For CronJobs, startingDeadlineSeconds controls how late a Job can start:

spec:
schedule: "0 * * * *"
startingDeadlineSeconds: 600

If the controller misses the scheduled time (because the controller was down or the cluster was overloaded), it will still create the Job as long as fewer than 600 seconds have passed. After 600 seconds, the run is skipped.

If the controller was down for a long time and more than 100 missed schedules have accumulated, the CronJob is not started at all and logs an error. This prevents a flood of Jobs after a controller restart.


Both are valid for Jobs. The difference:

  • Never: Failed pods stay around for inspection. The Job controller creates a new pod for each retry. You end up with multiple completed/failed pods.
  • OnFailure: The kubelet restarts the container within the same pod. You get fewer pods but lose access to logs from previous attempts.

The demo uses Never for the failing job so you can inspect each attempt’s logs individually. The CronJob uses OnFailure because there is less need to debug individual attempts.

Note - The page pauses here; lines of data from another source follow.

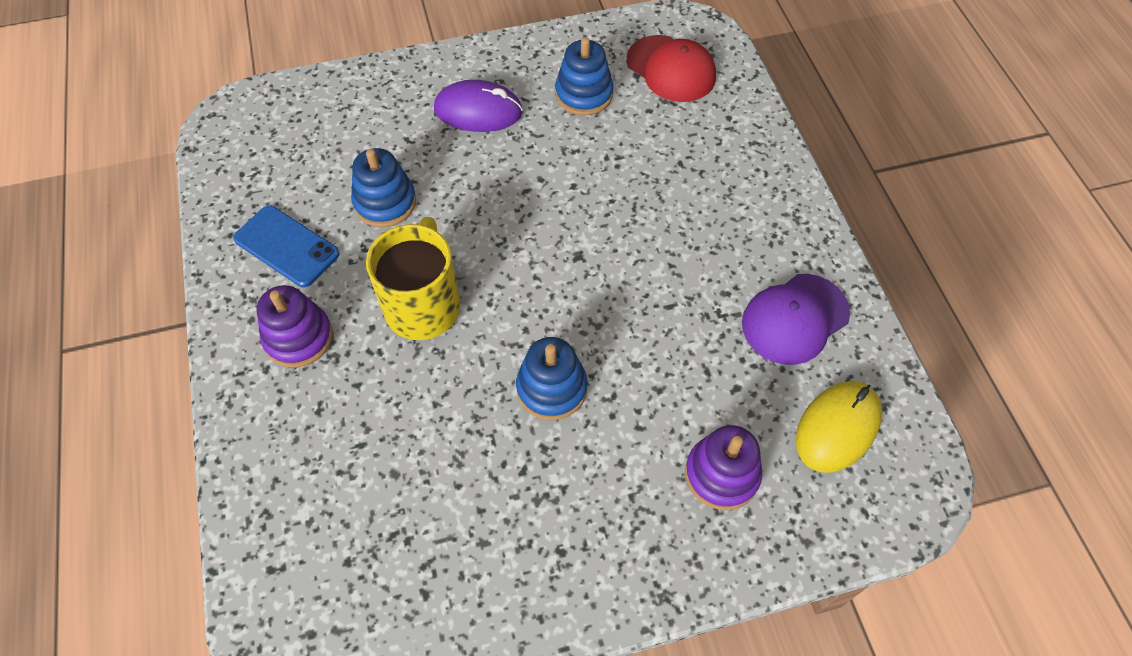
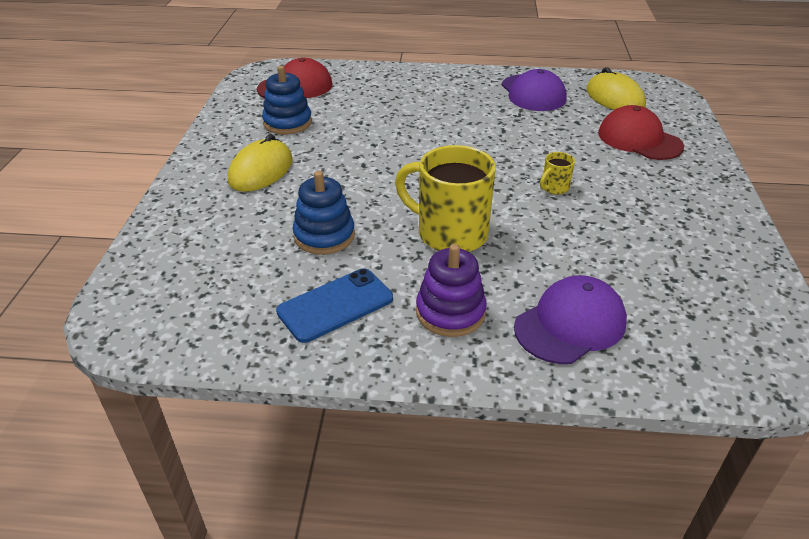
camera: 70 degrees left, 20 degrees down
(305, 444) = (570, 324): none -> purple cap
(478, 111) = (261, 170): purple mouse -> yellow mouse
(551, 388) = (554, 188): blue stacking toy -> yellow mug
(721, 474) = (639, 139): purple stacking toy -> red cap

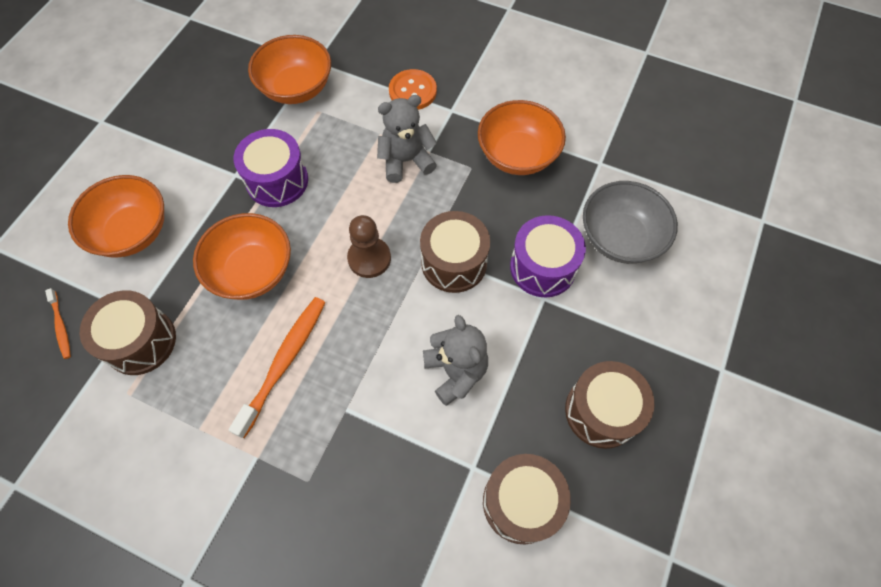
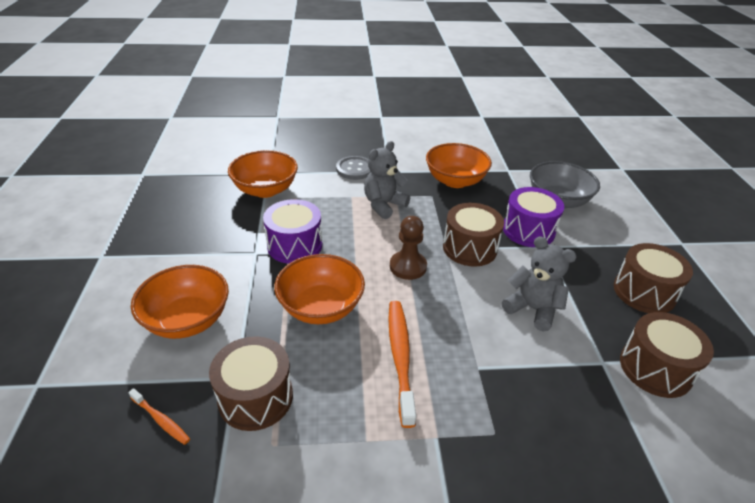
camera: 30 degrees left, 25 degrees down
(412, 91) = (355, 169): orange button -> grey button

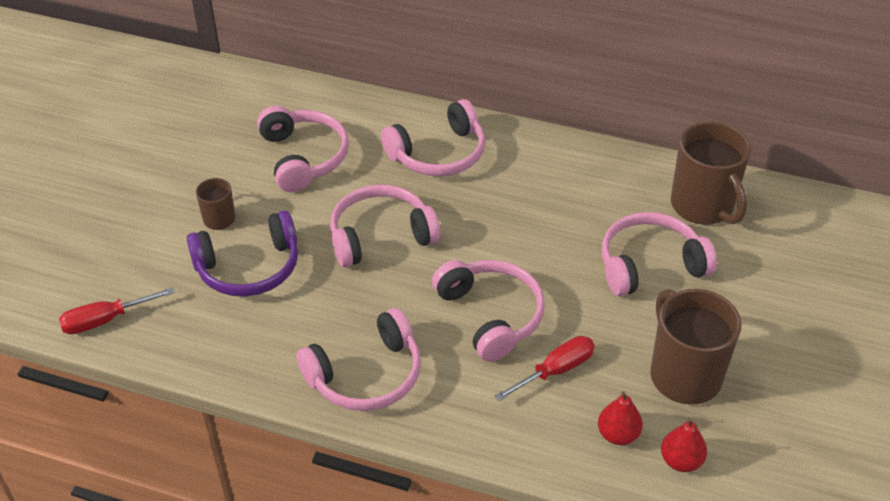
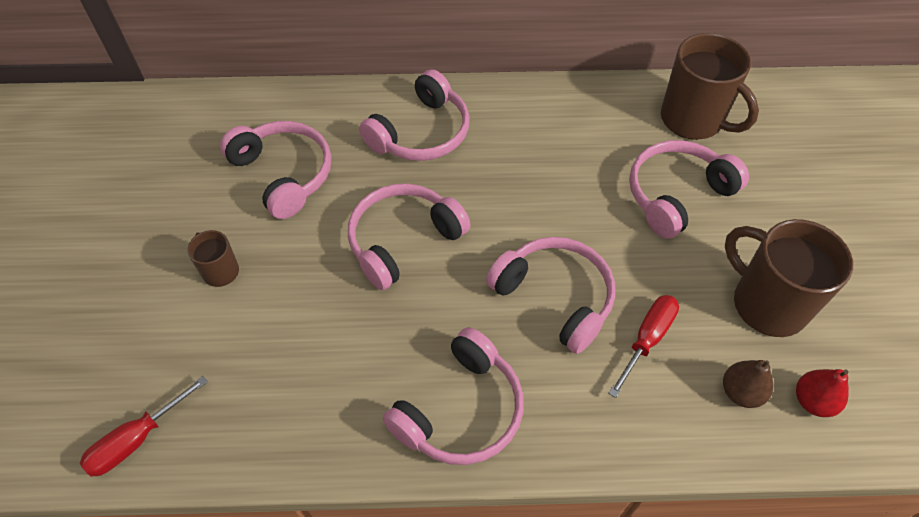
camera: 20 degrees left, 10 degrees up
(249, 268) = (278, 320): purple headphones -> none
(618, 434) = (740, 392): red pear -> brown pear

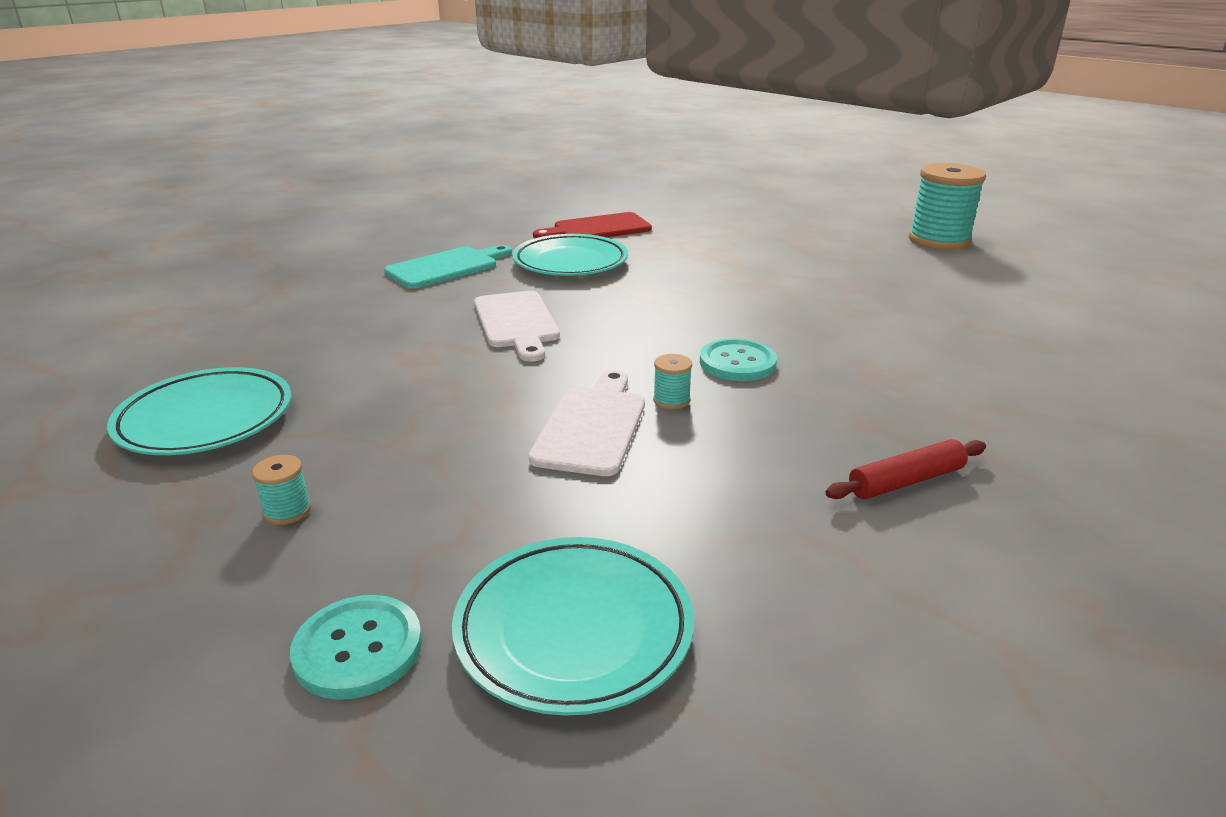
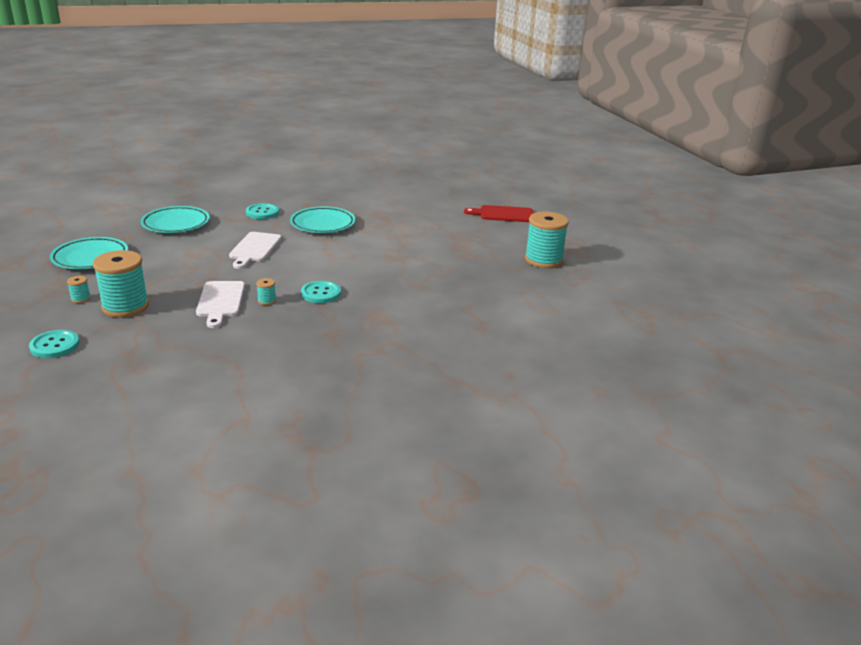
camera: 25 degrees right, 0 degrees up
(415, 496) = (125, 307): none -> turquoise spool
(446, 267) = (262, 212): turquoise cutting board -> turquoise button
(574, 630) = (120, 362): turquoise plate -> turquoise plate (176, 224)
(592, 426) = (220, 301): white cutting board -> white cutting board turned 135 degrees clockwise
(597, 229) = (365, 208): red cutting board -> red cutting board (503, 214)
(906, 481) = (307, 359): red rolling pin -> none

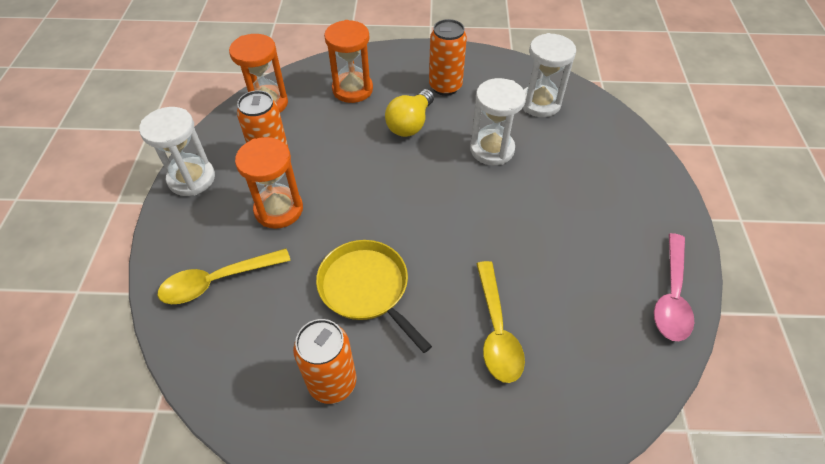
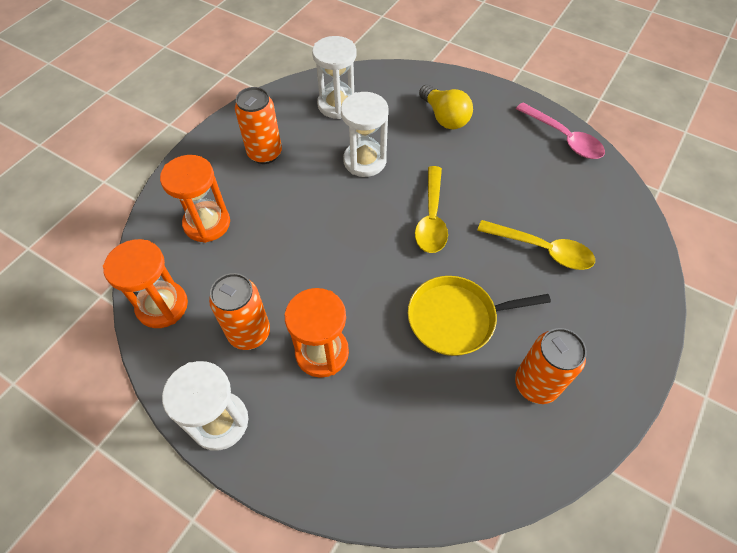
camera: 60 degrees left, 5 degrees up
(217, 281) = (378, 442): yellow spoon -> yellow spoon (431, 218)
(410, 124) = (291, 201): yellow light bulb -> yellow light bulb (444, 117)

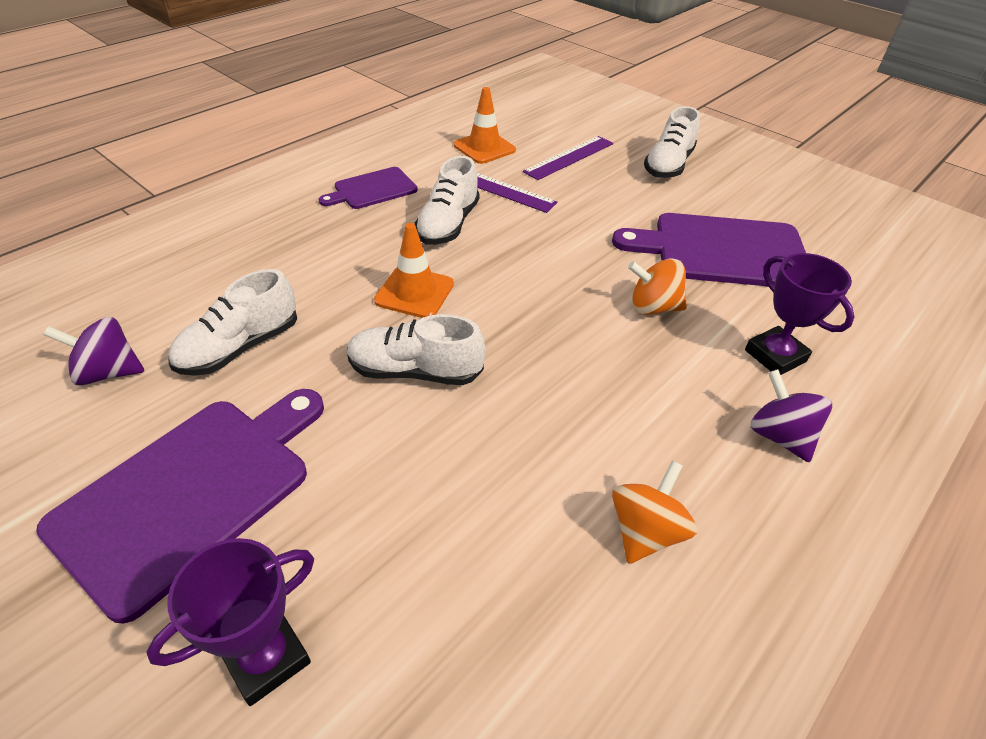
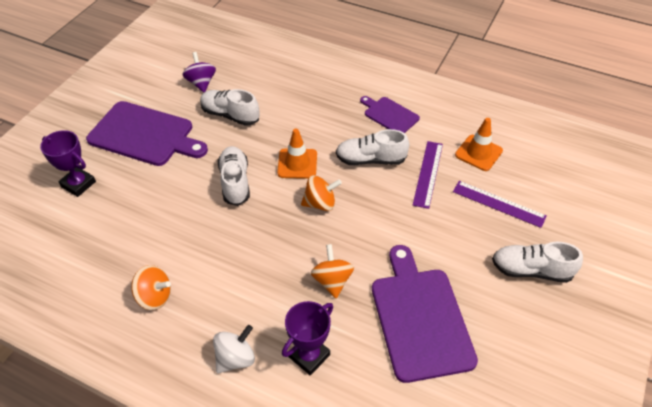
camera: 75 degrees right, 5 degrees up
(508, 287) = (320, 203): none -> orange spinning top
(779, 436) = (235, 358): purple spinning top -> white spinning top

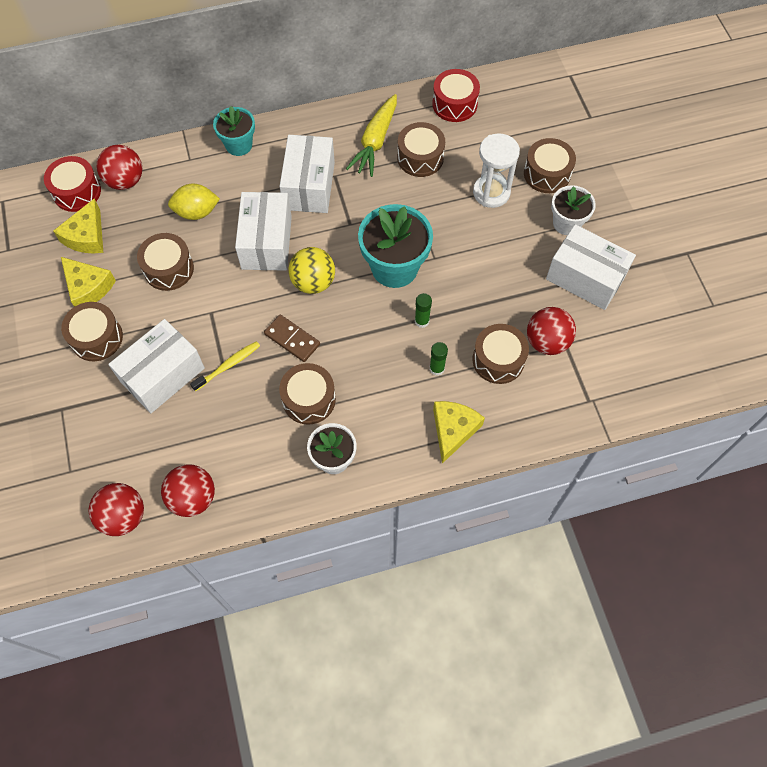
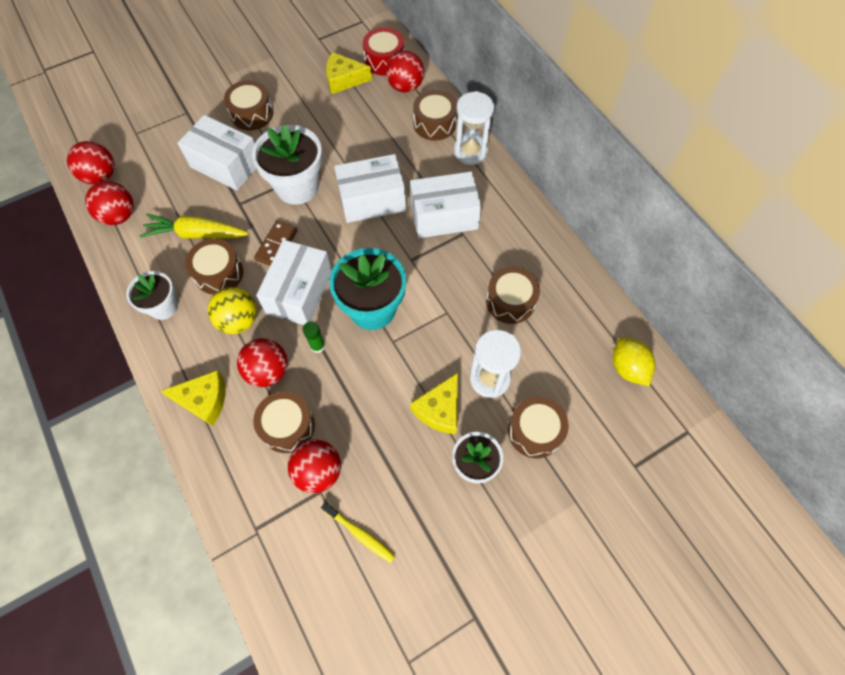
camera: 75 degrees right, 0 degrees up
(88, 287) = (296, 95): yellow cheese -> yellow cheese (439, 409)
(168, 269) = (326, 140): brown drum -> brown drum (434, 124)
(196, 212) = (388, 142): yellow lemon -> yellow lemon (627, 368)
(223, 308) = (297, 187): none -> white flower pot
(228, 366) = (242, 206): yellow toothbrush -> yellow toothbrush (359, 534)
(239, 145) = (470, 152): turquoise flower pot -> white hourglass
(313, 282) = (339, 246): yellow ball -> yellow ball (239, 320)
(375, 142) = (515, 257): yellow carrot -> yellow carrot (196, 234)
(437, 368) = (268, 371): green glue stick -> red ball
(454, 104) = (592, 318): red drum -> none
(585, 278) = (408, 498): white box -> white box (299, 292)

The demo manifests illustrate the full spectrum of Job behavior:

  1. simple-job.yaml: Single task, single pod, one completion.
  2. parallel-job.yaml: 5 completions with 2 parallel workers.
  3. failing-job.yaml: Demonstrates backoffLimit and activeDeadlineSeconds.
  4. cronjob.yaml: Scheduled execution with Forbid concurrency and history limits.

Each manifest strips away complexity to focus on one concept.